濃郁的花香撲面而來,兩人攜手走過花門,穿過鋪滿了鮮花與糖果的小道,在城堡的階梯門口看到了等在那里的作為伴郎和伴娘的柳聞青和陳妙。
“造型不錯。”柳聞青非常簡單的評價道,“你倆這一身,肉眼可見的貴。”
陳妙笑瞇瞇的問道:“恭喜恭喜啊,回頭你們誰拋捧花啊?”
楚秋說道:“我。”
陳妙點點頭,拍了拍楚秋的肩:“那記得瞅準了瑤瑤丟啊,周熠星慫到現(xiàn)在都沒敢求婚,之前哭著求我一定要告訴你們捧花扔準點。”
“……”楚秋張了張嘴,非常勉強的點了點頭,“我盡量。
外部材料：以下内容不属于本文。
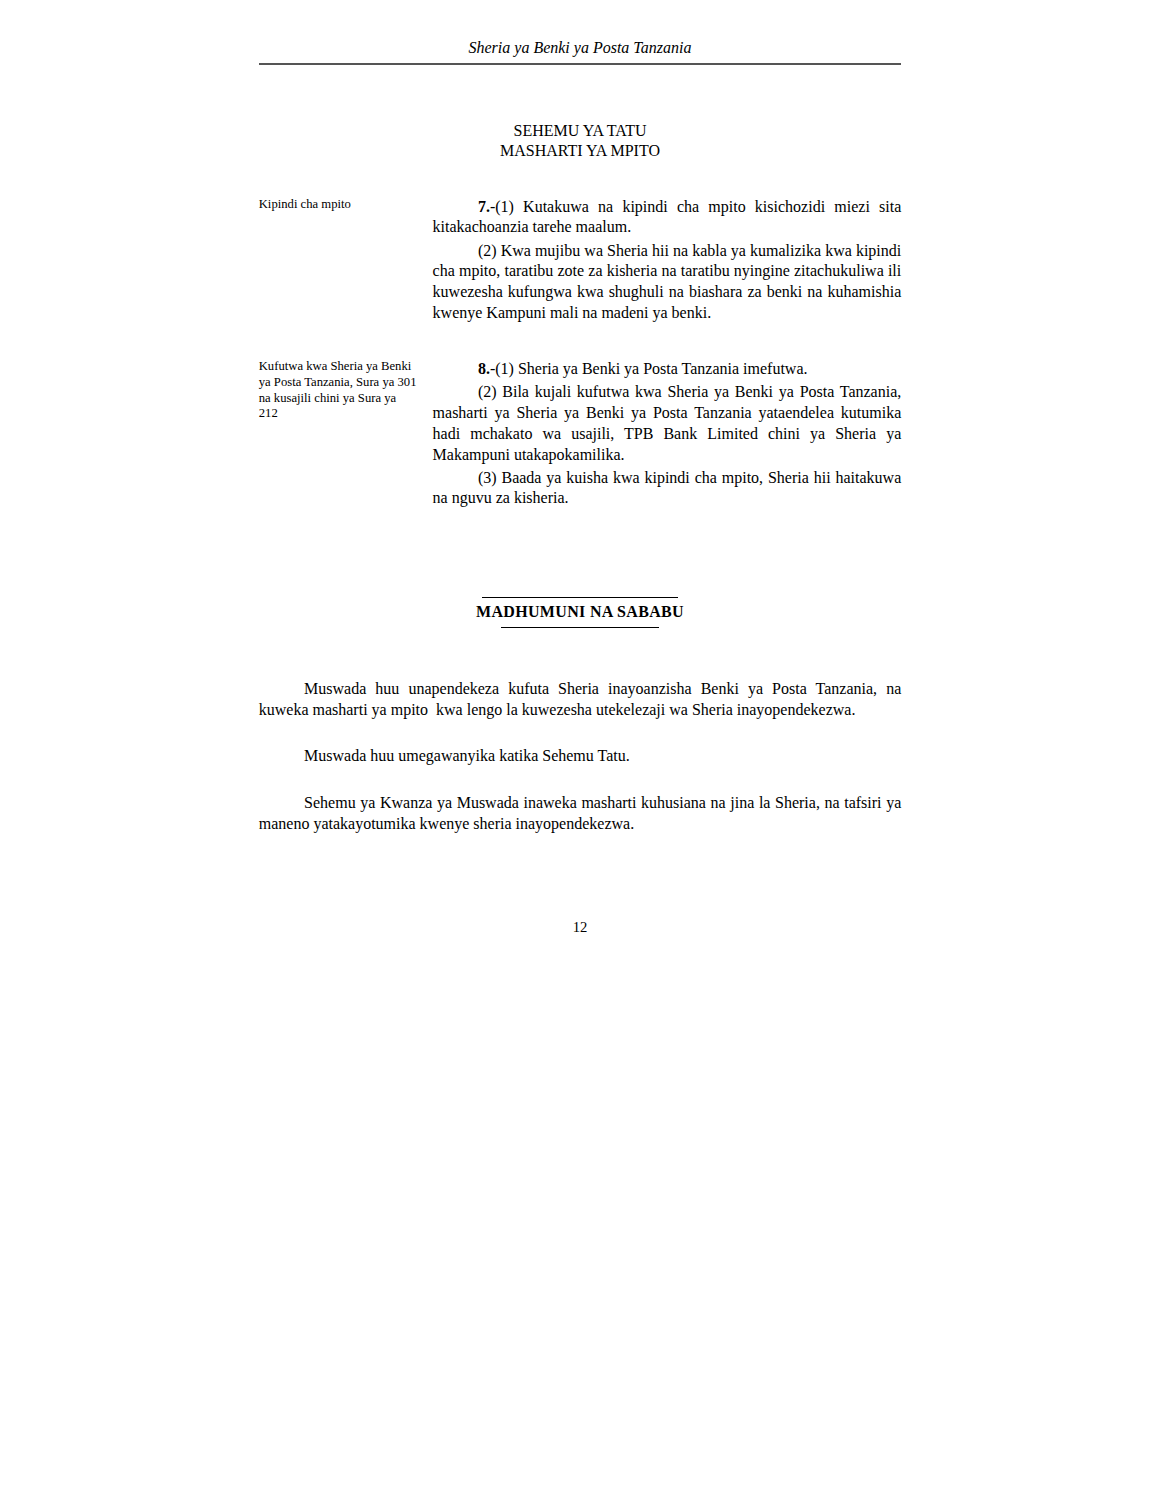Sheria ya Benki ya Posta Tanzania
SEHEMU YA TATU
MASHARTI YA MPITO
Kipindi cha mpito
7.-(1) Kutakuwa na kipindi cha mpito kisichozidi miezi sita kitakachoanzia tarehe maalum.
(2) Kwa mujibu wa Sheria hii na kabla ya kumalizika kwa kipindi cha mpito, taratibu zote za kisheria na taratibu nyingine zitachukuliwa ili kuwezesha kufungwa kwa shughuli na biashara za benki na kuhamishia kwenye Kampuni mali na madeni ya benki.
Kufutwa kwa Sheria ya Benki ya Posta Tanzania, Sura ya 301 na kusajili chini ya Sura ya 212
8.-(1) Sheria ya Benki ya Posta Tanzania imefutwa.
(2) Bila kujali kufutwa kwa Sheria ya Benki ya Posta Tanzania, masharti ya Sheria ya Benki ya Posta Tanzania yataendelea kutumika hadi mchakato wa usajili, TPB Bank Limited chini ya Sheria ya Makampuni utakapokamilika.
(3) Baada ya kuisha kwa kipindi cha mpito, Sheria hii haitakuwa na nguvu za kisheria.
MADHUMUNI NA SABABU
Muswada huu unapendekeza kufuta Sheria inayoanzisha Benki ya Posta Tanzania, na kuweka masharti ya mpito kwa lengo la kuwezesha utekelezaji wa Sheria inayopendekezwa.
Muswada huu umegawanyika katika Sehemu Tatu.
Sehemu ya Kwanza ya Muswada inaweka masharti kuhusiana na jina la Sheria, na tafsiri ya maneno yatakayotumika kwenye sheria inayopendekezwa.
12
”
而后他們在驟然響起的交響樂中踏上了階梯,穿過階梯之上包圍著城堡的小花園與長長的門廊,踏入了賓客們所在的城堡。
整體以金色與白色為主的洛可可風(fēng)格的建筑上繪著許多顏色嬌妍艷麗的壁畫,立柱上的浮雕繁復(fù)而華麗,連穹頂上都精心雕刻著一些看起來像是在講述某個故事的、連成一片的浮雕。
兩個冰雪可愛的小花童拎著花籃穿著西裝,笑得像兩個雪團子一樣跟在他們后邊。
小花童用力的撒著籃子里的花瓣,呼啦啦的落了兩個新人滿頭滿臉。
城堡入口到主廳的長長的廊道兩旁,站著諸多媒體與并沒能進入主廳的賓客和婚禮相關(guān)的工作人員——唱歌的、奏樂的、拍照的、撒花的,還有湊熱鬧的。
這一路走來,光是交響樂團就有三個。
楚秋和祁天瑞走在紅毯上,看起來簡直像是受到了夾道歡迎一樣。
他們終于踏入了主廳。
最后一個交響樂團坐在主廳的一角,賣力的吹奏著音樂。
楚姨、楚夏和祁家一家人分別坐在兩邊的首位上,正笑吟吟的看著他們緩步走來。
證婚人是祁家的一個長輩,這會兒站在主廳中央,滿臉慈愛。
婚禮的最終形式總是相去不遠。
他們再一次交換了戒指。
然后對彼此承諾了永恒。
“你們的婚禮被家人、朋友所承認,無人反對,現(xiàn)在我宣布——”證婚人在交響樂團奏樂的高潮時,高興的看著這對特殊的新人,揚聲道,“新人可以親吻了!”
“你以后可就是我的人了。”祁天瑞到底還是沒能控制住自己的緊張,他伸手環(huán)抱住楚秋,兩人貼得緊密而親近,“所有人都知道你是我的了。”